▶ **Exercice**:
D'après le texte source sur le slam, quelles personnes ont poussé l'élève qui avait le trac à passer au spectacle ?

▶ **Texte source**:
·····

Le slam, à entendre, je n’aime pas vraiment, mais j’ai aimé les séances car les Lyricalistes étaient sympas.
Maxime
Au début, je ne trouvais pas de mots pour écrire des textes, je n’étais pas inspiré, mais peu à peu, j’ai réussi à en faire. Ça m’a appris à réfléchir un peu plus que d’habitude et à me concentrer sur ce que j’avais à faire. Au spectacle, je ne voulais pas passer car j’avais trop peur et j’avais le trac. Mais grâce à Khalid, Marco et Nico, je suis passé, c’est eux qui m’ont poussé pour y aller. Ça m’a appris aussi à m’exprimer correctement devant quelques personnes.
Sylvain
[…] Le slam a été pour moi une bonne expérience car maintenant, je sais m’exprimer, […] me concentrer pour une chose que j’aime et que j’ai envie de faire.
Juliana
Une soirée intéressante car il y avait des textes bien parce qu’ils nous faisaient rigoler. Quand certains élèves allaient sur scène, parfois, il y avait du manque de respect et je trouve cela pas très bien, car quand eux, ils passaient, on écoutait leurs textes.

·····

▶ **Données présentées**:

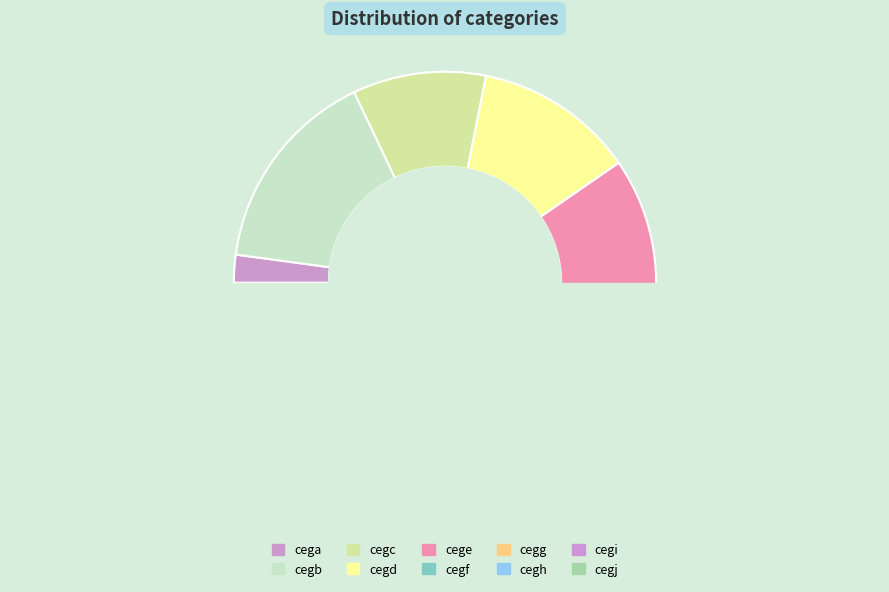

Is there a majority slice in this chart?

No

·····

▶ **Votre réponse**:
Khalid, Marco et Nico.